I wanted to find out if they were as durable as advertised. They held up great. Tossed them in the trailer without bagging them and didn't have any paint or flocking issues. Took a couple of tries to get the base/motion figured out. I think they might be a little larger then the Lessors, def smaller then the others but I liked having the variation in size in the spread.

I will be adding more to my spread.


----------



## jpallen14 (Nov 28, 2005)

I have 30 dozen DOAs and really like them. Similiar to Dakota's but I think the paint and flocking are nicer on the DOAs. I sold my Dakota's to buy DOAs and I'm glad I did


----------



## MnGooseHunter5 (Apr 1, 2013)

Saw them at game fair and was really impressed. If I was in the market to buy new decoys I think DOAs would be my choice. Great looking, nice bases, and super durable.


----------



## hedning (Sep 11, 2014)

Bought a few from http://www.doadecoys.com/ last year on recommendation of my neighbour - they were great.

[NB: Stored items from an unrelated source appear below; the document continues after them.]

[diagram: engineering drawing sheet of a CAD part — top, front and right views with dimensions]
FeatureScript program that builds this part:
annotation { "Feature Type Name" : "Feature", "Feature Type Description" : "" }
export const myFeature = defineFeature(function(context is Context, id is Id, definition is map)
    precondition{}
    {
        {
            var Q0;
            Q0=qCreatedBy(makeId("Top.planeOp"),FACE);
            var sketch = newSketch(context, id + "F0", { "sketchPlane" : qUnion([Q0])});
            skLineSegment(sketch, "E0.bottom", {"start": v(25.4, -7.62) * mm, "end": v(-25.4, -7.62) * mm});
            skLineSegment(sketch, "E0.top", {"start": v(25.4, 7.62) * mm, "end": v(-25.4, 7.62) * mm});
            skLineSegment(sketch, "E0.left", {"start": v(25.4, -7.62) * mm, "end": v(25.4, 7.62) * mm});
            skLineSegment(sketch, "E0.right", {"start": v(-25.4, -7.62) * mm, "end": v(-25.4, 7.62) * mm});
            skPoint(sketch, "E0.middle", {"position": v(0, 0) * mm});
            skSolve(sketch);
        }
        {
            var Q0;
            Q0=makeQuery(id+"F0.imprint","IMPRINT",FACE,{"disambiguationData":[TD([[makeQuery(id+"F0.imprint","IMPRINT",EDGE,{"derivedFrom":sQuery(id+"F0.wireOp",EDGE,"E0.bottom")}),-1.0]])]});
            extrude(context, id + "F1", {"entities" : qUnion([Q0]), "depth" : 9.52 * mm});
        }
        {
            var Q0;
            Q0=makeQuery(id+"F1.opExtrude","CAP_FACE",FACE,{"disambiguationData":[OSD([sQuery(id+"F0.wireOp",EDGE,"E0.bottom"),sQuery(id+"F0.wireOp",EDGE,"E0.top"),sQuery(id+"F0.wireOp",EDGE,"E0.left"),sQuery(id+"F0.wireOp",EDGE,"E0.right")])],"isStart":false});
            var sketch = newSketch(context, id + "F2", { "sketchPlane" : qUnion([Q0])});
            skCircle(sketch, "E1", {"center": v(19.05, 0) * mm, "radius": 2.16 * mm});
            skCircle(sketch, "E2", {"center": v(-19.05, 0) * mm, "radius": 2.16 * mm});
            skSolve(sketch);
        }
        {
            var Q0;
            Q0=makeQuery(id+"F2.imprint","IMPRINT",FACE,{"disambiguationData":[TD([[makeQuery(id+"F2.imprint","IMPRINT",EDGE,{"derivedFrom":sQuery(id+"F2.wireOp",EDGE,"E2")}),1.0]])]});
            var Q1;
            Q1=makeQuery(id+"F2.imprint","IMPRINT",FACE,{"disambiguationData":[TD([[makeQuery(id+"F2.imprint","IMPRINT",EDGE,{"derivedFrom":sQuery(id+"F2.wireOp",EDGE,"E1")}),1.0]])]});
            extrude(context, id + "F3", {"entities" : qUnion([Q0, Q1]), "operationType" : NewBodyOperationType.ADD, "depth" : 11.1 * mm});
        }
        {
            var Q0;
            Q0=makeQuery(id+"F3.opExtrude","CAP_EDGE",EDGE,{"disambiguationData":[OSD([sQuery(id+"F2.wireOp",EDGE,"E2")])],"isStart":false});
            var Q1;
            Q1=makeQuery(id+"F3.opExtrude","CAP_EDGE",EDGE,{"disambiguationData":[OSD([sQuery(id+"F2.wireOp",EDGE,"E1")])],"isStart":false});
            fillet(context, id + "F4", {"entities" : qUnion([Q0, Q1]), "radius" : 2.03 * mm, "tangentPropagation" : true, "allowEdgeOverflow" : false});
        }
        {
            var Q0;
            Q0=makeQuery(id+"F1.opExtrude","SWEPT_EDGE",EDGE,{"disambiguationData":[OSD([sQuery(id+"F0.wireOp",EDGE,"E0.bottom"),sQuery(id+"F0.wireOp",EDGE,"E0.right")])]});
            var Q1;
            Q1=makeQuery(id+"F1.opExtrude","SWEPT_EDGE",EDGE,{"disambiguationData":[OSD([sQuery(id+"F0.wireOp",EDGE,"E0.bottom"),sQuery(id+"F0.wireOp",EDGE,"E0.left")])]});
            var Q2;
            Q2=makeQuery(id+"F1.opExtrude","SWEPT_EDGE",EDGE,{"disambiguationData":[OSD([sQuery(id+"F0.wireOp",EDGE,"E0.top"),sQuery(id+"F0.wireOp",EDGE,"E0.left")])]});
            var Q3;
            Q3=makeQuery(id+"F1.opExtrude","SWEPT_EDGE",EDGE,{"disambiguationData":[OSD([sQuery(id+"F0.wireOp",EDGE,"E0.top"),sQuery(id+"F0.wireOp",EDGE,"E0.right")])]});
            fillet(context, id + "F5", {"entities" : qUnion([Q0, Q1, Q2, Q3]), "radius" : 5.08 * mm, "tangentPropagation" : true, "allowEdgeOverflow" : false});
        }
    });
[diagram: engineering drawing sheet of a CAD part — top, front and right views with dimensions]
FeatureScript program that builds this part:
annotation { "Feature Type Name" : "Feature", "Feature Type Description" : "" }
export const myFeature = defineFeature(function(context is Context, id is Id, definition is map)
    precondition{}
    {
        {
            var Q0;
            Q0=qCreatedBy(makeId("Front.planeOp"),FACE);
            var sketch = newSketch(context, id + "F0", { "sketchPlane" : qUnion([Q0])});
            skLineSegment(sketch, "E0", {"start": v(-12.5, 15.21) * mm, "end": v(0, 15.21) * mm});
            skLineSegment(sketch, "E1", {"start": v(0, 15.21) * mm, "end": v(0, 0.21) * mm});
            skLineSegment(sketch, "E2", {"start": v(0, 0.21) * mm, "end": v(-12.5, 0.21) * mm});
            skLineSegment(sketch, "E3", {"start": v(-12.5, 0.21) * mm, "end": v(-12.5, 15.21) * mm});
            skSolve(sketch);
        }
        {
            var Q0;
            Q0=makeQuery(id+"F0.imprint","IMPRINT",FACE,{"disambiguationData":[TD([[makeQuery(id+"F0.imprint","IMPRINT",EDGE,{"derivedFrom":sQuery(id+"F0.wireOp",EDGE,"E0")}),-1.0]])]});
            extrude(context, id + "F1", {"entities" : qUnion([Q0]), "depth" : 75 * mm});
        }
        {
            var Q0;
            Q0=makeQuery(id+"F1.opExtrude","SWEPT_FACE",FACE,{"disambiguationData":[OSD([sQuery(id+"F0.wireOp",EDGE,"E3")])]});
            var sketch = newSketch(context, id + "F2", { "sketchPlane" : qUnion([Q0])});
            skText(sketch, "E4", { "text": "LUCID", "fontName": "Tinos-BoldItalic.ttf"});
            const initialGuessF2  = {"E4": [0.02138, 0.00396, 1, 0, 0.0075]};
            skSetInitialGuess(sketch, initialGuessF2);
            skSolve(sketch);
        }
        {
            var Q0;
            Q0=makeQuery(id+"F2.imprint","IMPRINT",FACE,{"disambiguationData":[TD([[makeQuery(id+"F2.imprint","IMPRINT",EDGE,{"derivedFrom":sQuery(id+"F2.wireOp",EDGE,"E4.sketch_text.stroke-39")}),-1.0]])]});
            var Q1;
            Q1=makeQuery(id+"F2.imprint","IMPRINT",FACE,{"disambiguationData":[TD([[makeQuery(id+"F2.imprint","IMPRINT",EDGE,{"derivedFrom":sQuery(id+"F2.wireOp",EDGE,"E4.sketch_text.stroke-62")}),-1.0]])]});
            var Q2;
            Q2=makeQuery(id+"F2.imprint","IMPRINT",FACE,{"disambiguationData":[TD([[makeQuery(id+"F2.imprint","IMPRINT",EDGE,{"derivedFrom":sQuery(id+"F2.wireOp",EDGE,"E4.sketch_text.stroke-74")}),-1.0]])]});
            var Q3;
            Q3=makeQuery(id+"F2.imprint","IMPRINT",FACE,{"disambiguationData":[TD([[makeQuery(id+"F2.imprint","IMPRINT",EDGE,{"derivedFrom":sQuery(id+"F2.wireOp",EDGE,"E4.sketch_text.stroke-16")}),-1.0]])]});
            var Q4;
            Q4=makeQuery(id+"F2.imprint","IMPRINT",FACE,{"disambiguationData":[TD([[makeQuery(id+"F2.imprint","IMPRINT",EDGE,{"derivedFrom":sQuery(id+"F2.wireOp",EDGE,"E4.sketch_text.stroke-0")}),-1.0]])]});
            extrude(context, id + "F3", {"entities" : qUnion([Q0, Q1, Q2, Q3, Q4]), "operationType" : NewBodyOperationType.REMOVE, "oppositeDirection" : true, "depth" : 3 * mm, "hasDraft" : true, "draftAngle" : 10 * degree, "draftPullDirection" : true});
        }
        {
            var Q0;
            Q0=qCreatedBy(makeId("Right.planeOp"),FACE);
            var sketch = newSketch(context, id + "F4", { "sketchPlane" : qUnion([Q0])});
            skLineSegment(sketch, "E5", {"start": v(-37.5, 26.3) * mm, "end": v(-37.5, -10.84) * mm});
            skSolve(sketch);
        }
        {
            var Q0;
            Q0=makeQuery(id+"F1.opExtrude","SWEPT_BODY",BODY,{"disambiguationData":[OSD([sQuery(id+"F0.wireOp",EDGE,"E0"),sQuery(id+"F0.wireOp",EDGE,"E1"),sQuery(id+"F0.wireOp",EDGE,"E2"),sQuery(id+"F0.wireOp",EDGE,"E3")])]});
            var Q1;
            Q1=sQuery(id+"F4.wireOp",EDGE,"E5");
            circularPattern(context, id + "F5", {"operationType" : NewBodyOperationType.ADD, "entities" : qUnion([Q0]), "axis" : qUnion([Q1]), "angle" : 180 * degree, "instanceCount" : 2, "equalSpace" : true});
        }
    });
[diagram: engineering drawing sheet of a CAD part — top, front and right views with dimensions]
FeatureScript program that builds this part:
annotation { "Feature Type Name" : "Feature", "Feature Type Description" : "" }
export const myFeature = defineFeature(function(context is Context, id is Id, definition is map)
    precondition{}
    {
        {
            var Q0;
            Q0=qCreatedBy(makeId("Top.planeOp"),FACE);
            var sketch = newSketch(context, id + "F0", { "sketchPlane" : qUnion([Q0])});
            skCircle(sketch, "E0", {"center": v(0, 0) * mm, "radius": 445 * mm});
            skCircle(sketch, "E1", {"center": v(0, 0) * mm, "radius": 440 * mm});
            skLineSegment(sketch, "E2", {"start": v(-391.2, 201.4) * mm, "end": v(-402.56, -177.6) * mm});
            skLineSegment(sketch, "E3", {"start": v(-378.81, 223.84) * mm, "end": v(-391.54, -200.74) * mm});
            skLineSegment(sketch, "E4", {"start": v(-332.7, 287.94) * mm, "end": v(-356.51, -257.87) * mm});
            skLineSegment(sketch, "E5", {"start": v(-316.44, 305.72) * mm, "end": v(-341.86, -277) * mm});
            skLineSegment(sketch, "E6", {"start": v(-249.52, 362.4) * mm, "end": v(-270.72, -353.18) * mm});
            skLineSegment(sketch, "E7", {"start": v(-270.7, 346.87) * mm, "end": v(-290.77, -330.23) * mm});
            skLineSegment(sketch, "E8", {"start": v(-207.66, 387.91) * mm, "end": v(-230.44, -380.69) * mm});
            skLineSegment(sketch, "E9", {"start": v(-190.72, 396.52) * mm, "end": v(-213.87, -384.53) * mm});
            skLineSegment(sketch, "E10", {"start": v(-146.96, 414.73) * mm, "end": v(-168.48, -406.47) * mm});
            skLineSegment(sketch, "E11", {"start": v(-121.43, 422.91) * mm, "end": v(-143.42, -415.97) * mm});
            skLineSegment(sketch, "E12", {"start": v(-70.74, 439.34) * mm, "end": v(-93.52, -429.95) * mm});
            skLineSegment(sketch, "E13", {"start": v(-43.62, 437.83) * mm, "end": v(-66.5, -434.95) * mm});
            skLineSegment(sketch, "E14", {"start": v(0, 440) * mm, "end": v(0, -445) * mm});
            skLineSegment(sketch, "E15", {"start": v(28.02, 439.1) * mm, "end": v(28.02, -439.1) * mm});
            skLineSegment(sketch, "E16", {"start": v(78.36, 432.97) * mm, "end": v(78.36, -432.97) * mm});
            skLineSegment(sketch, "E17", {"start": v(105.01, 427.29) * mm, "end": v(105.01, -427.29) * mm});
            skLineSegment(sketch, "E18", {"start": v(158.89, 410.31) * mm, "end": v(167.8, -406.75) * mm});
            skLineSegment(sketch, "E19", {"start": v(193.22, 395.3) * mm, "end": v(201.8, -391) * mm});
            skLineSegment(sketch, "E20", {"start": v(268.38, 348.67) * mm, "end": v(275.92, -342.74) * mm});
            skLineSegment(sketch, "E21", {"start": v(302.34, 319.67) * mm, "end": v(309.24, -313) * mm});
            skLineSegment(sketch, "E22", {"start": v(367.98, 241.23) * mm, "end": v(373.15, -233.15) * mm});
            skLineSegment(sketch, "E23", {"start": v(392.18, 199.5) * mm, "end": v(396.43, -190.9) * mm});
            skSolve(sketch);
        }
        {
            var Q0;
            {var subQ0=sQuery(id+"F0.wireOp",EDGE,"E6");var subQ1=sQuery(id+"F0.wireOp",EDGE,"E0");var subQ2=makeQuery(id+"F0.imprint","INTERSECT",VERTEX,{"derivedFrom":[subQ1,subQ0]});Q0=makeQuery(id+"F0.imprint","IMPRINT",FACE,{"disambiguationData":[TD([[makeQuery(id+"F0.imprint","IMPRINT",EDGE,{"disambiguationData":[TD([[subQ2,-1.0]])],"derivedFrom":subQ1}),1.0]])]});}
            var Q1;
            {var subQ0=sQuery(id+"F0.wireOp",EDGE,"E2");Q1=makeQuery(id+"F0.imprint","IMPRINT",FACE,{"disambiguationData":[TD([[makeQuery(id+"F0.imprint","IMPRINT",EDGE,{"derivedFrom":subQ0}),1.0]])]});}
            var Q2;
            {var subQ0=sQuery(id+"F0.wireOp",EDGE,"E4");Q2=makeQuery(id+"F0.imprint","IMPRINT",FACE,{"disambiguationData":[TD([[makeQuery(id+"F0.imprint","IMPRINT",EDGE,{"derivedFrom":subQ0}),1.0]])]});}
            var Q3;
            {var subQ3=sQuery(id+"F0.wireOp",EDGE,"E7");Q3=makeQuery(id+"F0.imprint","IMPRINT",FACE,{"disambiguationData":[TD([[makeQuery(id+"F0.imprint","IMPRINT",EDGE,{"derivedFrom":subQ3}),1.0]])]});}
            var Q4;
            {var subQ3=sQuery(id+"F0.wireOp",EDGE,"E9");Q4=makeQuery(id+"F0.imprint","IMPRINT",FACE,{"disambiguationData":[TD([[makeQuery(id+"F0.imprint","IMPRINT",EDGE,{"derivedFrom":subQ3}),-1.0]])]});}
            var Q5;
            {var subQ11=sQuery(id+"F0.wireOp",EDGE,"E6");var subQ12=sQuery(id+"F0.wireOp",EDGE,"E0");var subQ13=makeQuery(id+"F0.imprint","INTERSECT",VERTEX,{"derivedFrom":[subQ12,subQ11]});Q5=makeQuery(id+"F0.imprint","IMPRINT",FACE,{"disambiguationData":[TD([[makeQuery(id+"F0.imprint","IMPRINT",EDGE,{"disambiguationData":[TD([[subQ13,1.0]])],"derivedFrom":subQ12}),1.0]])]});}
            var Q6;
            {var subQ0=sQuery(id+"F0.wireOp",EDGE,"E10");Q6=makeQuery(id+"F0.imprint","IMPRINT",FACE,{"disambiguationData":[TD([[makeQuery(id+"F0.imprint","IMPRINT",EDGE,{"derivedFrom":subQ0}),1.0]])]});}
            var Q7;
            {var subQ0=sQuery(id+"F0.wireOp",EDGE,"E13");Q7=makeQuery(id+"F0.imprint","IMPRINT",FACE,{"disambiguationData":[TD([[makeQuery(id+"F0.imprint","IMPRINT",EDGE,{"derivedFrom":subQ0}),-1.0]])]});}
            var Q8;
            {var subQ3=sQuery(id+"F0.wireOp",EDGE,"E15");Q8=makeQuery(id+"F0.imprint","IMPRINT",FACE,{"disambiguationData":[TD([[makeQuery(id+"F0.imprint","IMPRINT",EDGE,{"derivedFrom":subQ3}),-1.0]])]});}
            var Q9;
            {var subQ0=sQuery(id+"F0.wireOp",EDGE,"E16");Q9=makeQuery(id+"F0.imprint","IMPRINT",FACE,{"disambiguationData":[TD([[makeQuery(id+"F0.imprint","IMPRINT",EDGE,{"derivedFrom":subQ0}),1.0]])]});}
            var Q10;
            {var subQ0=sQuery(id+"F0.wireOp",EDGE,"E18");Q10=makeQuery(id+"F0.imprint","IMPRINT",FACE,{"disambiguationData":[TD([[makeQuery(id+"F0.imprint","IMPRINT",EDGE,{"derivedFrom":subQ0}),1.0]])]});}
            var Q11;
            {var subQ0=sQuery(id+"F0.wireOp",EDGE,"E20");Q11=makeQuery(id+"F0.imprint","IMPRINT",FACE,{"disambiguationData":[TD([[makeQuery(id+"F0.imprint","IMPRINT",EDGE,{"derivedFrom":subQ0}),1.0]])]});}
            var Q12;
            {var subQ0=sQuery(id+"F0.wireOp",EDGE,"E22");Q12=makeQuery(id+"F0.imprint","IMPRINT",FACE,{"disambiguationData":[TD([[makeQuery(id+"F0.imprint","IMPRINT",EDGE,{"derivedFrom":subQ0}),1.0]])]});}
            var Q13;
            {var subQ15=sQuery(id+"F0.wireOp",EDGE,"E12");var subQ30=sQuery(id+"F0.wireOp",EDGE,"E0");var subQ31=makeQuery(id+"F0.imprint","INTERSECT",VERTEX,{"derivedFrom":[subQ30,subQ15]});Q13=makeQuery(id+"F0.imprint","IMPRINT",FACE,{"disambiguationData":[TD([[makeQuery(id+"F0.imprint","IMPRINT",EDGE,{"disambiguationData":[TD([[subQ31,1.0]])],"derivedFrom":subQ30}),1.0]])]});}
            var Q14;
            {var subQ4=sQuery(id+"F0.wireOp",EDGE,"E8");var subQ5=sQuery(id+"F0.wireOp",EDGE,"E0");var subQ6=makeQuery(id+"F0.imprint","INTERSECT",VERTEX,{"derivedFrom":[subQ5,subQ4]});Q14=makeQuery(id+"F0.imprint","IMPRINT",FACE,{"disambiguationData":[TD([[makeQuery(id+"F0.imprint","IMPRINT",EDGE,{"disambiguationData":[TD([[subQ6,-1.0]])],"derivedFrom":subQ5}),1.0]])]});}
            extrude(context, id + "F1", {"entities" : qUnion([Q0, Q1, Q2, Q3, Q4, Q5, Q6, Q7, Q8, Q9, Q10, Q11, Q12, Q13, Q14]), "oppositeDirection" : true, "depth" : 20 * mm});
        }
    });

Paint and flocking is better than the Dakotas as someone mentioned.


----------



## hungoverhunter (Apr 10, 2013)

I bought a dozen of the feeders... I really like the one piece durable rubber body..a few things I don't, the motion of the feeders can be stopped like nothing as the beak sits inches off the ground and is stopped byany sort of stubble.. I also believe, in my opinion, the feather detail on my dakota lessers blows the paint scheme of DOA out of the water.. Don't get me wrong,I'm not going to sell them, but when i want different dekes I will be sticking with dakota lessers.


----------



## Viskey (Dec 17, 2014)

hungoverhunter said:


> I bought a dozen of the feeders... I really like the one piece durable rubber body..a few things I don't, the motion of the feeders can be stopped like nothing as the beak sits inches off the ground and is stopped byany sort of stubble.. I also believe, in my opinion, the feather detail on my dakota lessers blows the paint scheme of DOA out of the water.. Don't get me wrong,I'm not going to sell them, but when i want different dekes I will be sticking with dakota lessers.


I would actually say the opposite about the detail. the dakota's look like black blobs out there and there feather marks are all a consistant pattern. DOA's have a nice color contrast and dont just look like black spots in a field. They feather detail is good and is a natural pattern of feather detail...

but maybe it was a certain run of the dakota lessers and they fixed that now, i dont know, just going off of what i seen hunting with some buddy's that use the dakotas


----------



## SDMAN (Mar 8, 2014)

I think personally that most of the fullbodys out there look (somewhat) the same to real geese flying in the air.
The most important thing to me is the durability, and the ease of setting up. That's my 2 sense anyways


----------



## Midwestduckhunter (Apr 2, 2014)

On most days what full-bodied decoys you are using is on the bottom of this list of what dictates how the hunt will turn out.


----------